(Camera geometry data)
● ● ● ● ●
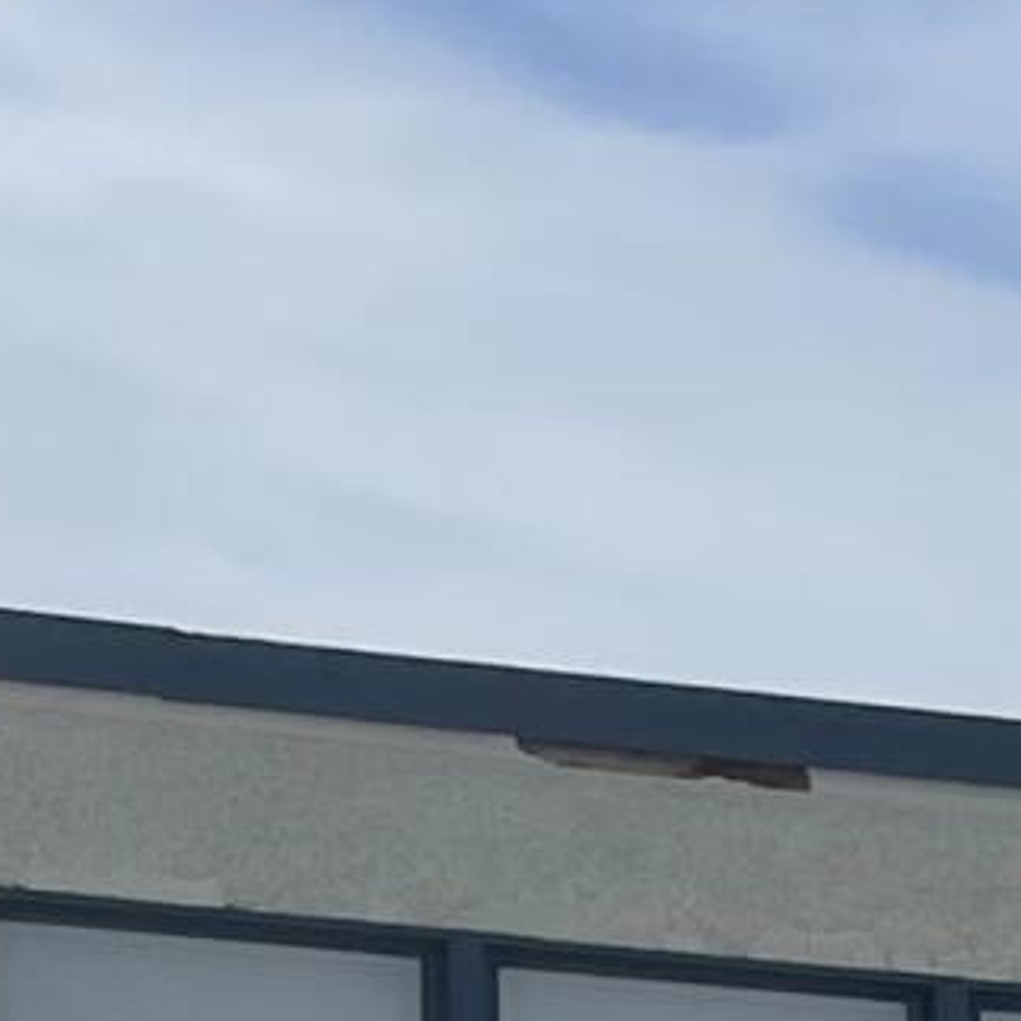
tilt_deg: -0.3
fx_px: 7175
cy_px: 2471
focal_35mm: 215
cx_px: 2490
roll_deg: -0.1
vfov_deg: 7.6
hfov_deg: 7.6
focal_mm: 4.2
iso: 32
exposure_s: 1/7813
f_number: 1.6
● ● ● ● ●
> _INSTRUCTION_
Skipping any pictures, copy the entries exactly as they appear.

> _EXERCISE RESPONSE_
tilt_deg: -0.3
fx_px: 7175
cy_px: 2471
focal_35mm: 215
cx_px: 2490
roll_deg: -0.1
vfov_deg: 7.6
hfov_deg: 7.6
focal_mm: 4.2
iso: 32
exposure_s: 1/7813
f_number: 1.6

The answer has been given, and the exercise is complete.